- _Excerpt to read_:
+ + + + + + +
Using Computed Columns

Question

Post reply

Using Computed Columns

Luis Martín Caballero

SSC Rookie

Points: 47
More actions
February 11, 2019 at 10:18 pm

#370543

Comments posted to this topic are about the item Using Computed Columns

Viewing 13 posts - 1 through 13 (of 13 total)

You must be logged in to reply to this topic. Login to reply

Mike D Say Hey Kid Points: 703 More actions · Answer 1

Why not use a view for computed columns? Is this not clearer?

Alan Burstein SSC Guru Points: 61152 More actions · Answer 2

Good article and great topic. I'm a big fan of computed columns so it's nice to see a detailed article on the topic. I would warn, however, against using a T-SQL scalar UDF for a computed column if performance is important. Once a scalar UDF's (pre-SQL 2019) becomes part of the table queries that involve that table will become slower. For starters, queries involving that table can no longer get a parallel execution plan even when that column is not referenced! Even index rebuilds must be performed with a serial plan. Based on my testing, non-inline Scalar UDFs bring these kind of problems when used for computed columns or as constraints (Check & Default). Note these two articles by Eric Darling:

Another Hidden Parallelism Killer: Scalar UDFs In Check Constraints
Another reason why scalar functions in computed columns is a bad idea

Again - I enjoyed the article and am looking forward to the next one. I'm not being critical of it in any way, I just wanted to make people aware of the performance implications of using scalar UDFs for this. A correctly developed CLR, on the other hand, does not have this problem. Fortunately, too, SQL 2019 adds inline scalar UDFs which solves this problem on the T-SQL side.
+ + + + + + +
- _Stored data_:
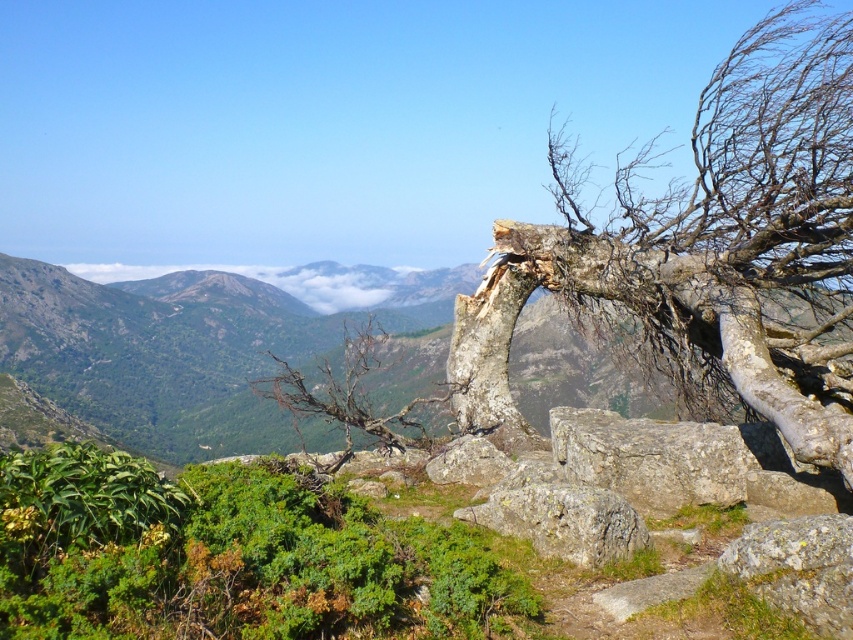
You are a hiker standing at the base of the gray rough rock at center. You notice a white fluffy cloud at center in the sky above. Which object is nearer to you?

The gray rough rock at center is closer to the viewer than the white fluffy cloud at center.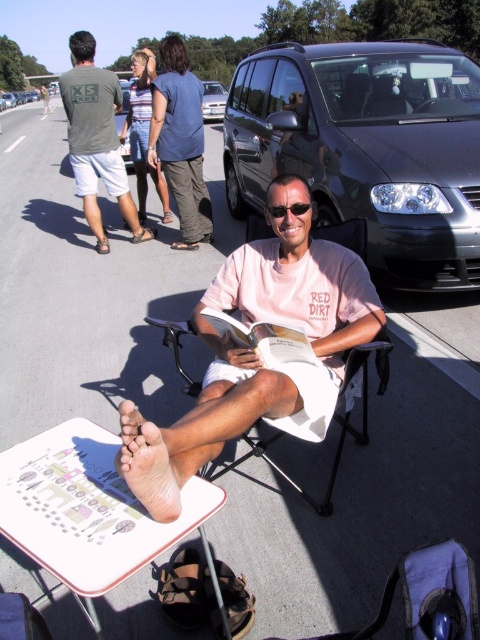
Question: Which object is closer to the camera taking this photo?

Choices:
 (A) white plastic chair at center
 (B) dark gray metallic van at center

Answer: (A)

Question: Is white paper book at center above sunglasses at center?

Choices:
 (A) no
 (B) yes

Answer: (A)

Question: Which point is farther from the camera taking this photo?

Choices:
 (A) [260, 227]
 (B) [365, 296]

Answer: (A)

Question: Considering the real-world distances, which object is closest to the matte green t-shirt at upper left?

Choices:
 (A) metallic silver car at upper center
 (B) dark gray metallic van at center
 (C) silver metallic van at upper center
 (D) white paper book at center

Answer: (B)

Question: Is matte green t-shirt at upper left positioned before white plastic chair at center?

Choices:
 (A) no
 (B) yes

Answer: (A)

Question: Does dark gray metallic van at center appear under silver metallic van at upper center?

Choices:
 (A) yes
 (B) no

Answer: (A)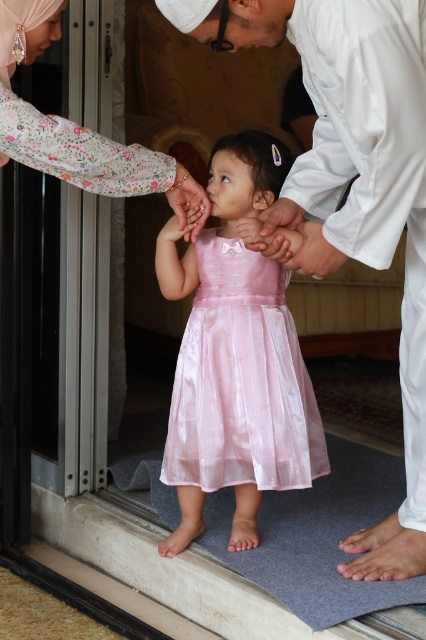
Question: Is shiny pink dress at center to the right of pink satin hand at center from the viewer's perspective?

Choices:
 (A) no
 (B) yes

Answer: (B)

Question: Among these objects, which one is farthest from the camera?

Choices:
 (A) pink satin hand at center
 (B) shiny pink dress at center

Answer: (B)

Question: Which point is closer to the camera?

Choices:
 (A) shiny pink dress at center
 (B) white satin shirt at center
 (C) pink satin hand at center

Answer: (B)

Question: Can you confirm if white satin shirt at center is thinner than pink satin hand at center?

Choices:
 (A) no
 (B) yes

Answer: (A)

Question: Which object is the closest to the pink satin hand at center?

Choices:
 (A) white satin shirt at center
 (B) shiny pink dress at center

Answer: (B)

Question: Is white satin shirt at center closer to the viewer compared to shiny pink dress at center?

Choices:
 (A) yes
 (B) no

Answer: (A)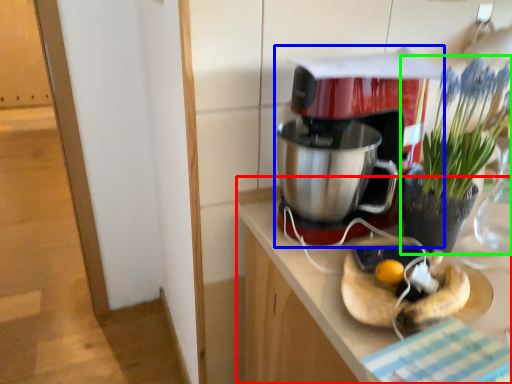
Question: Estimate the real-world distances between objects in this image. Which object is closer to counter (highlighted by a red box), coffee maker (highlighted by a blue box) or houseplant (highlighted by a green box)?

Choices:
 (A) coffee maker
 (B) houseplant

Answer: (A)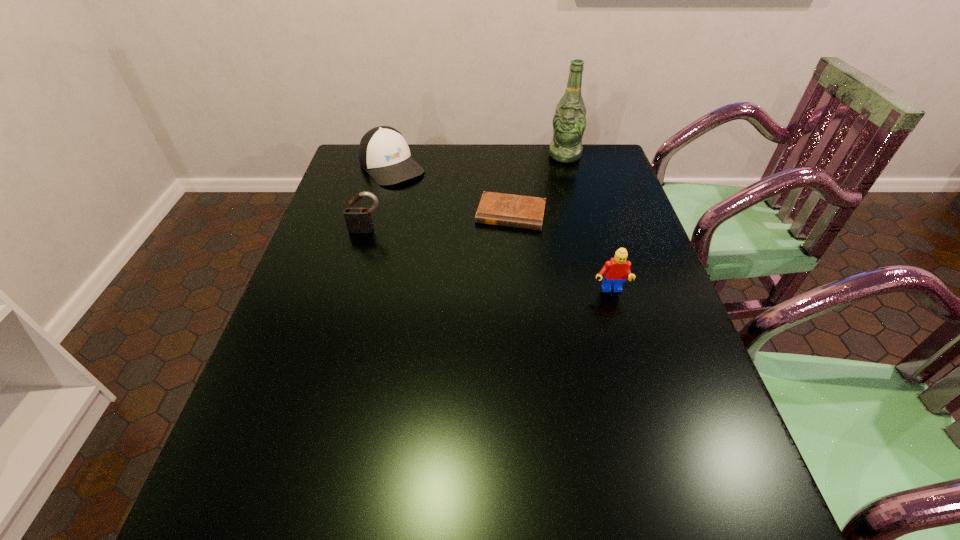
Where is `vacant space located on the surface of the beer bottle`? vacant space located on the surface of the beer bottle is located at coordinates (547, 190).

Where is `free location located 0.360m on the front panel of the cap`? This screenshot has width=960, height=540. free location located 0.360m on the front panel of the cap is located at coordinates (468, 245).

Locate an element on the screen. free space located 0.390m on the front panel of the cap is located at coordinates (474, 251).

Identify the location of vacant region located on the front panel of the cap. (476, 253).

Image resolution: width=960 pixels, height=540 pixels. In order to click on vacant space positioned 0.290m on the spine side of the diary in this screenshot , I will do `click(487, 306)`.

I want to click on free space located on the spine side of the diary, so click(501, 247).

The image size is (960, 540). What are the coordinates of `vacant area situated 0.050m on the spine side of the diary` in the screenshot? It's located at (502, 242).

The image size is (960, 540). I want to click on beer bottle present at the far edge, so click(569, 122).

Where is `cap present at the far edge`? cap present at the far edge is located at coordinates (384, 154).

Locate an element on the screen. padlock located at the left edge is located at coordinates (357, 218).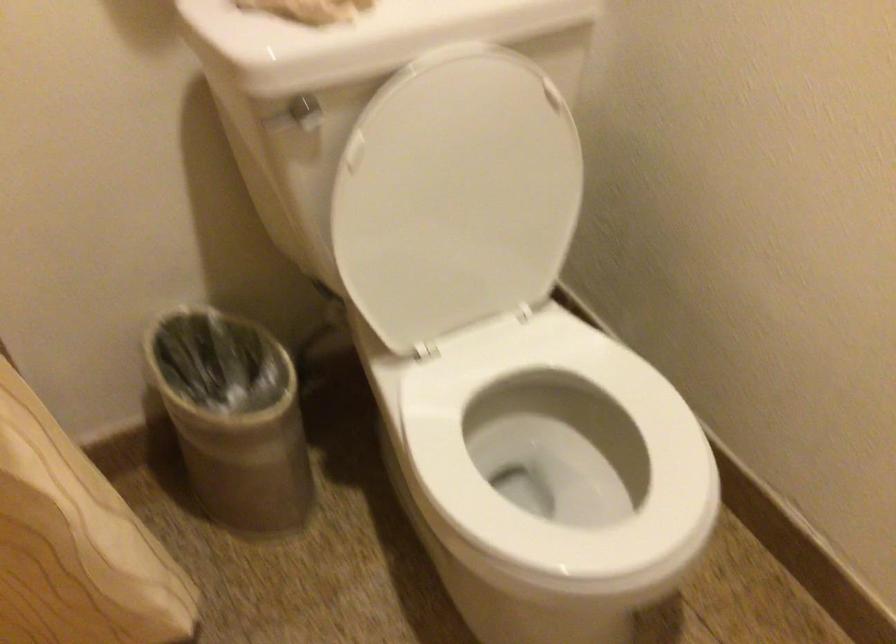
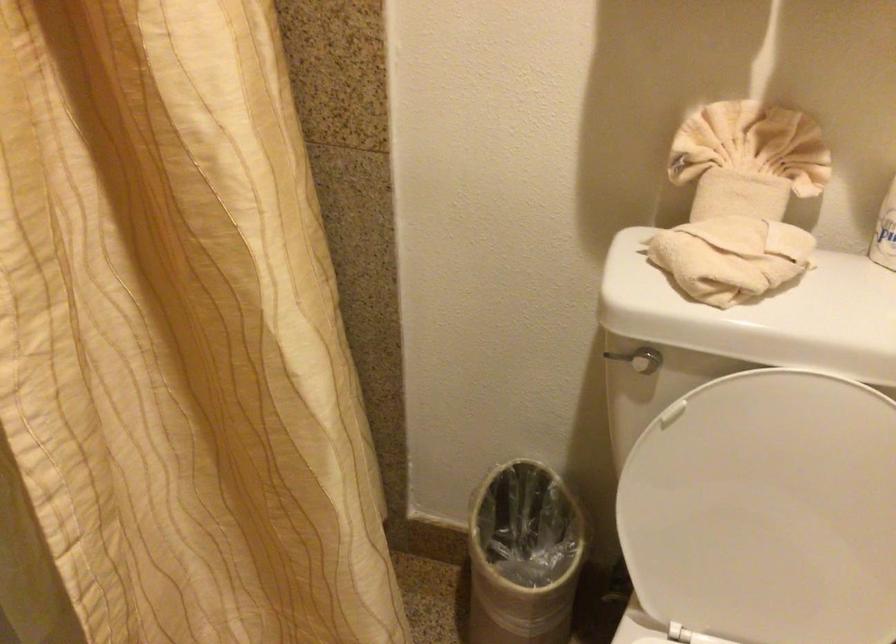
Where in the second image is the point corresponding to (x=453, y=205) from the first image?

(767, 511)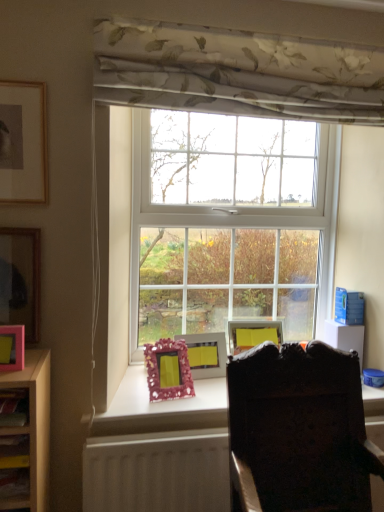
I want to click on vacant region in front of matte pink picture frame at center, which is the second picture frame from bottom to top, so click(x=209, y=388).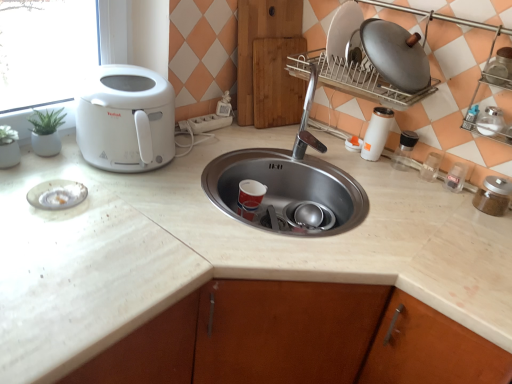
Question: Considering the relative sizes of brown glass jar at right, acting as the first appliance starting from the right, and white plastic soap dispenser at upper right, the 8th appliance viewed from the right, in the image provided, is brown glass jar at right, acting as the first appliance starting from the right, smaller than white plastic soap dispenser at upper right, the 8th appliance viewed from the right,?

Choices:
 (A) no
 (B) yes

Answer: (A)

Question: Considering the relative sizes of brown glass jar at right, the 8th appliance positioned from the left, and white plastic soap dispenser at upper right, the first appliance positioned from the left, in the image provided, is brown glass jar at right, the 8th appliance positioned from the left, taller than white plastic soap dispenser at upper right, the first appliance positioned from the left,?

Choices:
 (A) yes
 (B) no

Answer: (A)

Question: Considering the relative sizes of brown glass jar at right, acting as the first appliance starting from the right, and white plastic soap dispenser at upper right, the 8th appliance viewed from the right, in the image provided, is brown glass jar at right, acting as the first appliance starting from the right, thinner than white plastic soap dispenser at upper right, the 8th appliance viewed from the right,?

Choices:
 (A) yes
 (B) no

Answer: (B)

Question: From a real-world perspective, is brown glass jar at right, acting as the first appliance starting from the right, under white plastic soap dispenser at upper right, the 8th appliance viewed from the right?

Choices:
 (A) no
 (B) yes

Answer: (A)

Question: Is brown glass jar at right, acting as the first appliance starting from the right, to the left of white plastic soap dispenser at upper right, the first appliance positioned from the left, from the viewer's perspective?

Choices:
 (A) no
 (B) yes

Answer: (A)

Question: From a real-world perspective, is white marble countertop at center physically located above or below transparent plastic container at right, the fourth appliance in the left-to-right sequence?

Choices:
 (A) below
 (B) above

Answer: (A)

Question: From their relative heights in the image, would you say white marble countertop at center is taller or shorter than transparent plastic container at right, which is counted as the 5th appliance, starting from the right?

Choices:
 (A) short
 (B) tall

Answer: (B)

Question: Is point (62, 281) positioned closer to the camera than point (436, 167)?

Choices:
 (A) closer
 (B) farther

Answer: (A)

Question: In terms of width, does white marble countertop at center look wider or thinner when compared to transparent plastic container at right, the fourth appliance in the left-to-right sequence?

Choices:
 (A) wide
 (B) thin

Answer: (A)

Question: Is white plastic toaster at left wider or thinner than satin silver jar at right, which is the seventh appliance in left-to-right order?

Choices:
 (A) wide
 (B) thin

Answer: (A)

Question: Is white plastic toaster at left inside or outside of satin silver jar at right, the second appliance when ordered from right to left?

Choices:
 (A) inside
 (B) outside

Answer: (B)

Question: From the image's perspective, is white plastic toaster at left located above or below satin silver jar at right, the second appliance when ordered from right to left?

Choices:
 (A) above
 (B) below

Answer: (A)

Question: Does point tap(95, 145) appear closer or farther from the camera than point tap(500, 129)?

Choices:
 (A) closer
 (B) farther

Answer: (A)

Question: Looking at the image, does white glossy thermos at right, the seventh appliance positioned from the right, seem bigger or smaller compared to clear plastic container at right, which is the 4th appliance from right to left?

Choices:
 (A) big
 (B) small

Answer: (A)

Question: From their relative heights in the image, would you say white glossy thermos at right, the seventh appliance positioned from the right, is taller or shorter than clear plastic container at right, arranged as the fifth appliance when viewed from the left?

Choices:
 (A) short
 (B) tall

Answer: (B)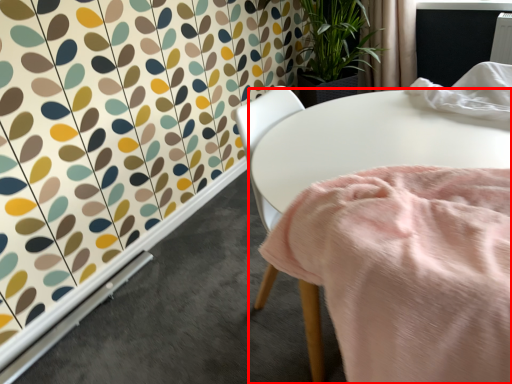
Question: From the image's perspective, where is table (annotated by the red box) located in relation to curtain in the image?

Choices:
 (A) below
 (B) above

Answer: (A)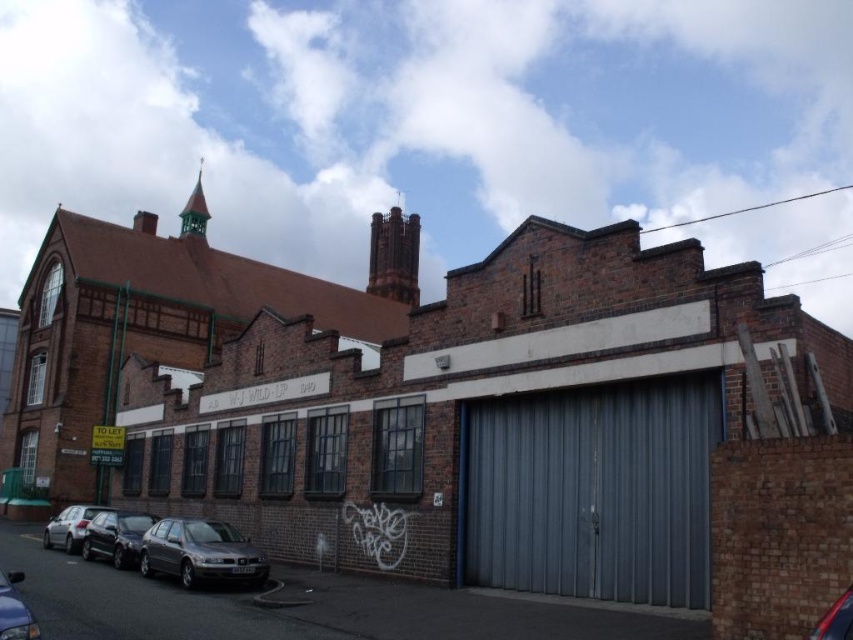
Question: Estimate the real-world distances between objects in this image. Which object is closer to the gray corrugated metal garage door at center?

Choices:
 (A) shiny black car at lower left
 (B) silver metallic car at lower left
 (C) metallic gray car at lower left
 (D) metallic gray sedan at lower left

Answer: (D)

Question: Does shiny black car at lower left have a larger size compared to metallic gray car at lower left?

Choices:
 (A) yes
 (B) no

Answer: (B)

Question: Can you confirm if gray corrugated metal garage door at center is wider than metallic gray car at lower left?

Choices:
 (A) no
 (B) yes

Answer: (A)

Question: Can you confirm if metallic gray sedan at lower left is positioned below shiny blue car at lower right?

Choices:
 (A) yes
 (B) no

Answer: (A)

Question: Which point appears closest to the camera in this image?

Choices:
 (A) (82, 518)
 (B) (175, 577)
 (C) (32, 614)

Answer: (C)

Question: Which object is farther from the camera taking this photo?

Choices:
 (A) shiny blue car at lower right
 (B) gray corrugated metal garage door at center
 (C) metallic gray car at lower left
 (D) shiny black car at lower left

Answer: (D)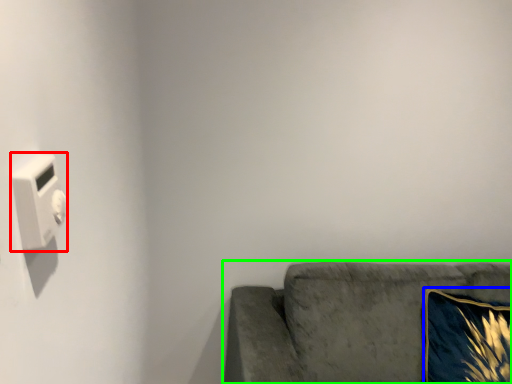
Question: Which object is positioned closest to light switch (highlighted by a red box)? Select from throw pillow (highlighted by a blue box) and studio couch (highlighted by a green box).

Choices:
 (A) throw pillow
 (B) studio couch

Answer: (B)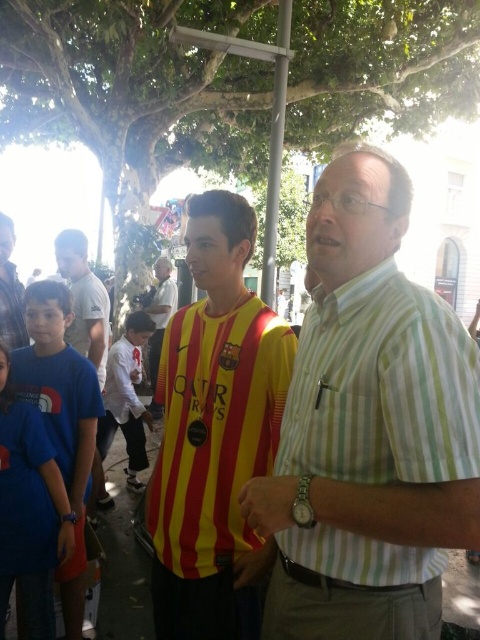
Does point (230, 531) come behind point (108, 396)?

No, it is not.

Is point (261, 573) closer to camera compared to point (107, 387)?

That is True.

In order to click on yellow/red striped jersey at center in this screenshot , I will do `click(215, 433)`.

Does green striped shirt at center appear on the left side of white fabric shirt at center?

Incorrect, green striped shirt at center is not on the left side of white fabric shirt at center.

Between point (386, 636) and point (172, 300), which one is positioned behind?

The point (172, 300) is behind.

Which is in front, point (402, 486) or point (149, 307)?

Point (402, 486) is more forward.

Image resolution: width=480 pixels, height=640 pixels. I want to click on green striped shirt at center, so click(369, 429).

Does point (20, 438) come farther from viewer compared to point (0, 250)?

No, it is in front of (0, 250).

Locate an element on the screen. The height and width of the screenshot is (640, 480). blue cotton t-shirt at lower left is located at coordinates (28, 512).

I want to click on blue cotton t-shirt at lower left, so click(x=28, y=512).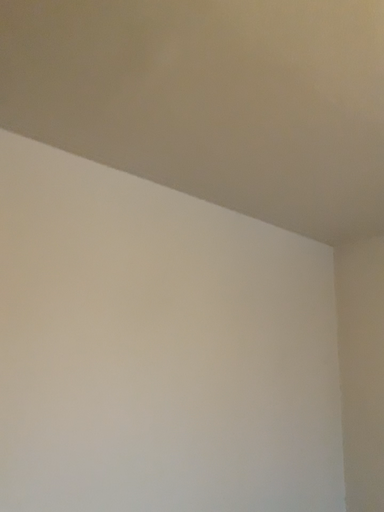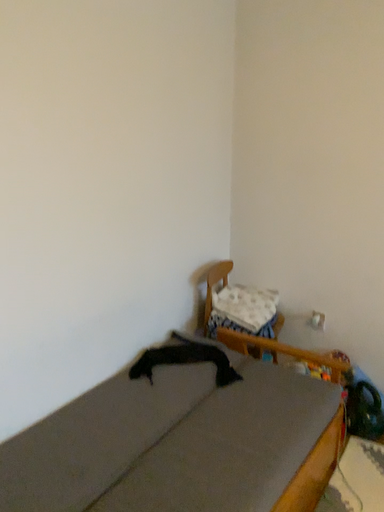
Question: Which way did the camera rotate in the video?

Choices:
 (A) rotated upward
 (B) rotated downward

Answer: (B)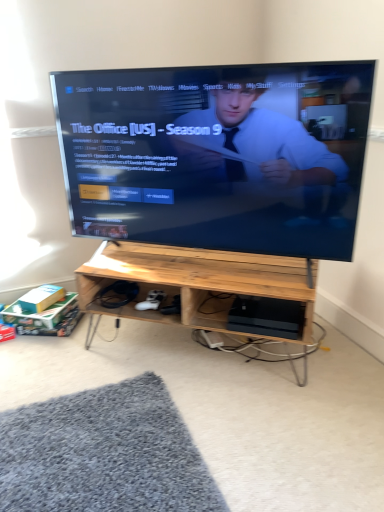
Question: Should I look upward or downward to see black plastic computer at lower center?

Choices:
 (A) down
 (B) up

Answer: (A)

Question: Is black glossy tv at center to the right of black plastic computer at lower center from the viewer's perspective?

Choices:
 (A) yes
 (B) no

Answer: (B)

Question: Does black glossy tv at center come behind black plastic computer at lower center?

Choices:
 (A) no
 (B) yes

Answer: (A)

Question: Can you confirm if black glossy tv at center is bigger than black plastic computer at lower center?

Choices:
 (A) yes
 (B) no

Answer: (A)

Question: Considering the relative sizes of black glossy tv at center and black plastic computer at lower center in the image provided, is black glossy tv at center wider than black plastic computer at lower center?

Choices:
 (A) no
 (B) yes

Answer: (A)

Question: Is black glossy tv at center taller than black plastic computer at lower center?

Choices:
 (A) yes
 (B) no

Answer: (A)

Question: Is black glossy tv at center in contact with black plastic computer at lower center?

Choices:
 (A) yes
 (B) no

Answer: (B)

Question: Is black plastic computer at lower center wider than natural wood desk at center?

Choices:
 (A) yes
 (B) no

Answer: (B)

Question: Is black plastic computer at lower center to the right of natural wood desk at center from the viewer's perspective?

Choices:
 (A) no
 (B) yes

Answer: (B)

Question: From the image's perspective, is black plastic computer at lower center located above natural wood desk at center?

Choices:
 (A) no
 (B) yes

Answer: (A)

Question: From the image's perspective, does black plastic computer at lower center appear lower than natural wood desk at center?

Choices:
 (A) no
 (B) yes

Answer: (B)

Question: Is black plastic computer at lower center bigger than natural wood desk at center?

Choices:
 (A) yes
 (B) no

Answer: (B)

Question: Is black plastic computer at lower center completely or partially outside of natural wood desk at center?

Choices:
 (A) yes
 (B) no

Answer: (B)

Question: From a real-world perspective, does black glossy tv at center stand above natural wood desk at center?

Choices:
 (A) yes
 (B) no

Answer: (A)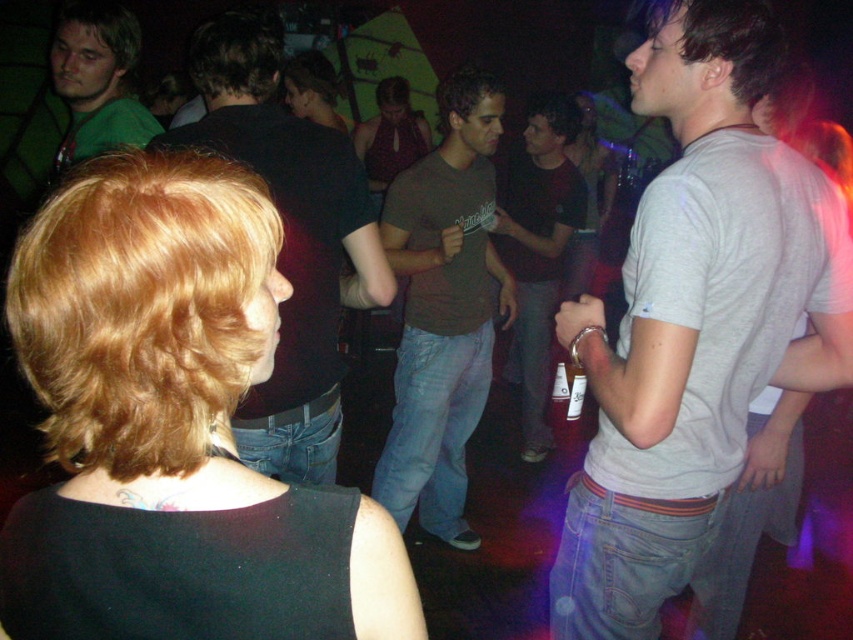
Consider the image. You are standing in the nightclub and need to pass between the dark brown shirt at center and the brown cotton shirt at center to reach the exit. Your body is 2 feet wide. Can you fit through the space between them?

The distance between the dark brown shirt at center and the brown cotton shirt at center is 4.97 feet. Since your body is 2 feet wide, you can easily fit through the space between them as there is sufficient room.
+ + + + + + +
- _What this exercise asks_:
1 – Answer these questions about the computed columns thread:
(a) What does the first reply suggest using for computed columns?
(b) What kind of plan must index rebuilds be performed with once a scalar UDF becomes part of the table?
(c) What does SQL 2019 add that solves the problem on the T-SQL side?
2 – Render this sentence from the computed columns thread in Spanish: "A correctly developed CLR, on the other hand, does not have this problem."

- _Problem solutions_:
1 –
(a) A view.
(b) A serial plan.
(c) Inline scalar UDFs.

2 – Un CLR desarrollado correctamente, en cambio, no tiene este problema.